A body is thrown with initial velocity 50ms-1 at the angle 60• With the horizontal. Calculate the horizontal range ,also calculate what another angle achieve the same?

To calculate the horizontal range of a projectile, we need to consider the initial velocity and the launch angle.
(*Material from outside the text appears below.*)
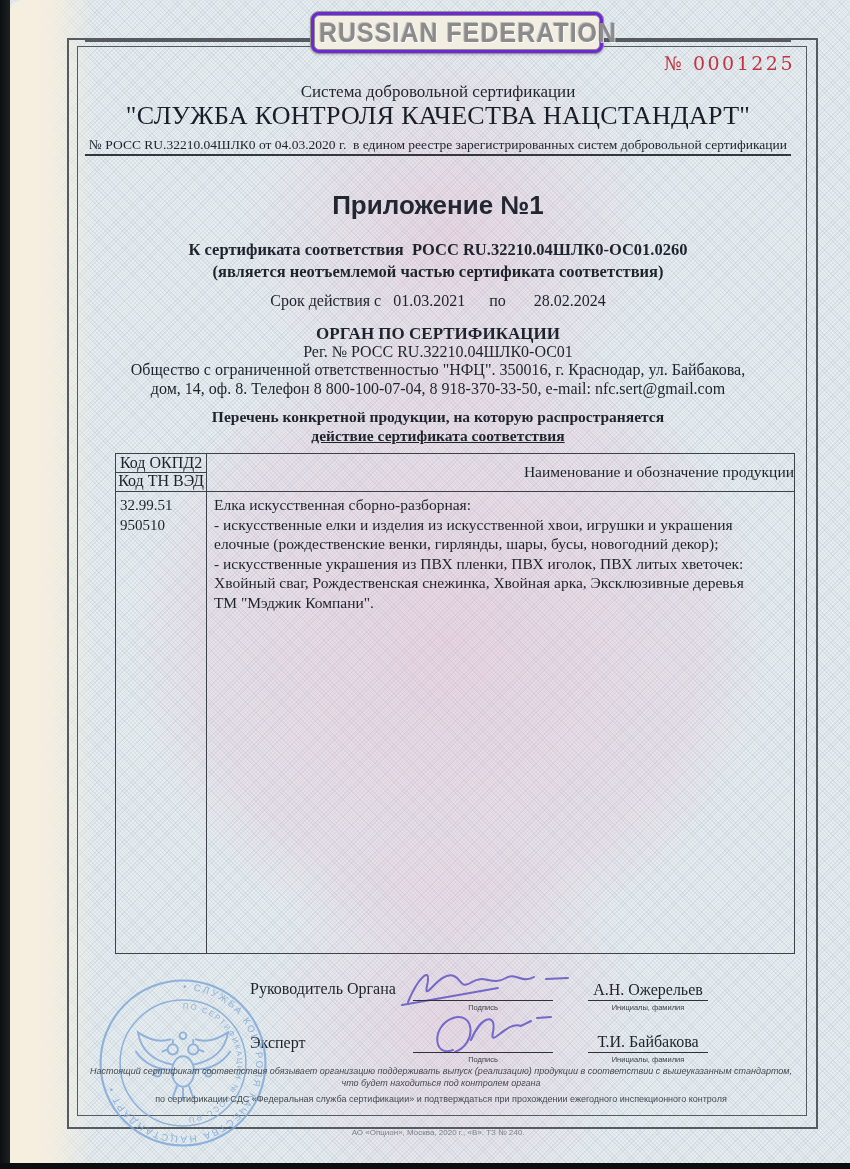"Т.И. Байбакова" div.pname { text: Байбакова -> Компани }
1. Horizontal Range Calculation:
The horizontal range is the distance traveled by the projectile in the horizontal direction before hitting the ground. It can be calculated using the formula:

Range = (Initial Velocity^2 * sin(2*Launch Angle)) / g

where:
Initial Velocity = 50 m/s (given)
Launch Angle = 60 degrees (given)
g = acceleration due to gravity = 9.8 m/s^2

Now let's substitute these values into the formula and calculate the horizontal range:

Range = (50^2 * sin(2*60)) / 9.8
Range = (2500 * sin(120)) / 9.8
Range = (2500 * (√3/2)) / 9.8
Range = (2500 * √3) / (2 * 9.8)
Range ≈ 374.24 meters

Therefore, the horizontal range of the projectile is approximately 374.24 meters.
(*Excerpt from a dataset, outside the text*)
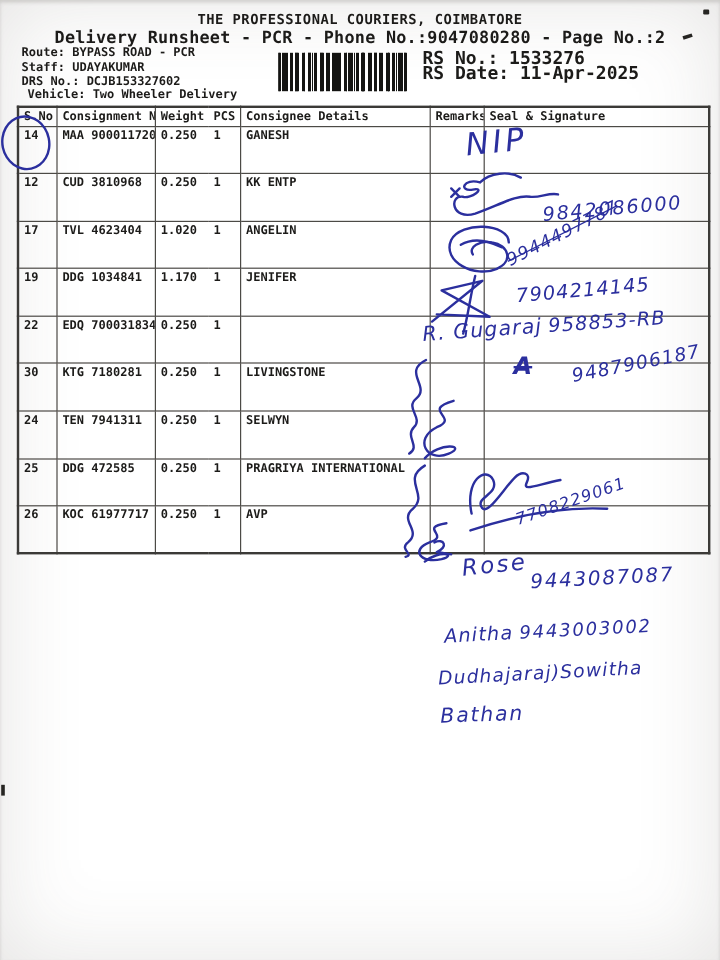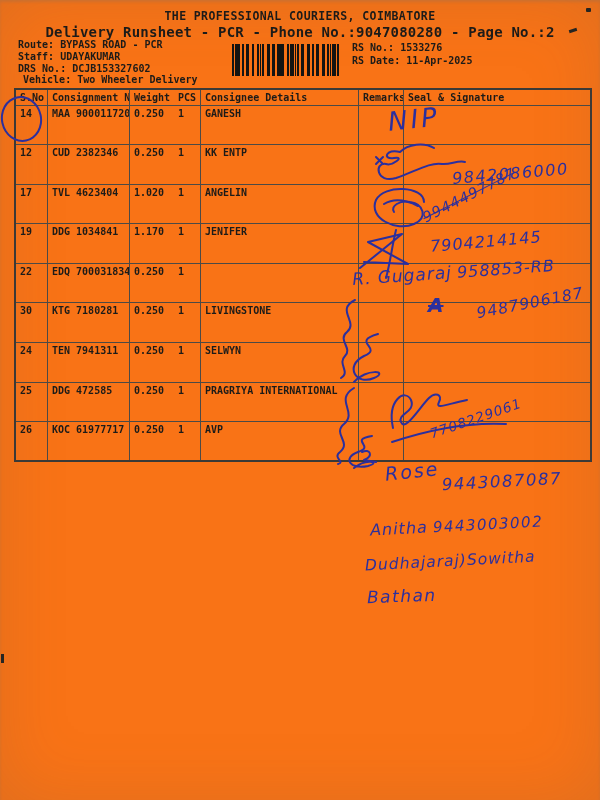"THE PROFESSIONAL COURIERS, COIMBATORE" .sheet { background: #f97316 -> #ffffff }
2. Finding the Angle for the Same Range:
To find another angle that would result in the same horizontal range, we need to solve the equation which relates the range to the launch angle. The equation can be rearranged as follows:

Range = (Initial Velocity^2 * sin(2*Launch Angle)) / g

Since we know the initial velocity, the current launch angle, and the range, we can solve for the new launch angle:

sin(2*New Launch Angle) = (Range * g) / Initial Velocity^2
2*New Launch Angle = arcsin((Range * g) / Initial Velocity^2)
New Launch Angle = (1/2) * arcsin((Range * g) / Initial Velocity^2)

Let's substitute the known values and calculate the new launch angle:

New Launch Angle = (1/2) * arcsin((374.24 * 9.8) / 2500)
New Launch Angle ≈ 14.8 degrees

Therefore, another angle of approximately 14.8 degrees will achieve the same horizontal range of 374.24 meters.